▶ [Aim of the task]: Word for word, set down the entries below.

━━ Records shown ━━

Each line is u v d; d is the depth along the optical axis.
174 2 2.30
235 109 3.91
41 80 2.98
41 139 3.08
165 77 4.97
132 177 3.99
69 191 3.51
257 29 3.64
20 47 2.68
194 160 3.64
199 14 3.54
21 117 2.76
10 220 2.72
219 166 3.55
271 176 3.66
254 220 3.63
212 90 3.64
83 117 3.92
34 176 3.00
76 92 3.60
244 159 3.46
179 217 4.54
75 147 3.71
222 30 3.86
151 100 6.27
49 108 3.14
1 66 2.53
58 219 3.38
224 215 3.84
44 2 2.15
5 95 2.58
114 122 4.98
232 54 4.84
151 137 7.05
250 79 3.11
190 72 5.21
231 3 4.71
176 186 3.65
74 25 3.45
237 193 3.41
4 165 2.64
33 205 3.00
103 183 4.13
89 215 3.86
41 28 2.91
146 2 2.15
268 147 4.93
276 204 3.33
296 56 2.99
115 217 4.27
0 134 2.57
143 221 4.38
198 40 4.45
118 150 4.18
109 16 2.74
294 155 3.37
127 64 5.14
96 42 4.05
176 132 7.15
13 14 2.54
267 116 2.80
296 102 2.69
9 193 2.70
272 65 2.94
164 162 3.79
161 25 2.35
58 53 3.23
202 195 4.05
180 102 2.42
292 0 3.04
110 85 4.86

━━━

▶ [Expected output]:
Each line is u v d; d is the depth along the optical axis.
174 2 2.30
235 109 3.91
41 80 2.98
41 139 3.08
165 77 4.97
132 177 3.99
69 191 3.51
257 29 3.64
20 47 2.68
194 160 3.64
199 14 3.54
21 117 2.76
10 220 2.72
219 166 3.55
271 176 3.66
254 220 3.63
212 90 3.64
83 117 3.92
34 176 3.00
76 92 3.60
244 159 3.46
179 217 4.54
75 147 3.71
222 30 3.86
151 100 6.27
49 108 3.14
1 66 2.53
58 219 3.38
224 215 3.84
44 2 2.15
5 95 2.58
114 122 4.98
232 54 4.84
151 137 7.05
250 79 3.11
190 72 5.21
231 3 4.71
176 186 3.65
74 25 3.45
237 193 3.41
4 165 2.64
33 205 3.00
103 183 4.13
89 215 3.86
41 28 2.91
146 2 2.15
268 147 4.93
276 204 3.33
296 56 2.99
115 217 4.27
0 134 2.57
143 221 4.38
198 40 4.45
118 150 4.18
109 16 2.74
294 155 3.37
127 64 5.14
96 42 4.05
176 132 7.15
13 14 2.54
267 116 2.80
296 102 2.69
9 193 2.70
272 65 2.94
164 162 3.79
161 25 2.35
58 53 3.23
202 195 4.05
180 102 2.42
292 0 3.04
110 85 4.86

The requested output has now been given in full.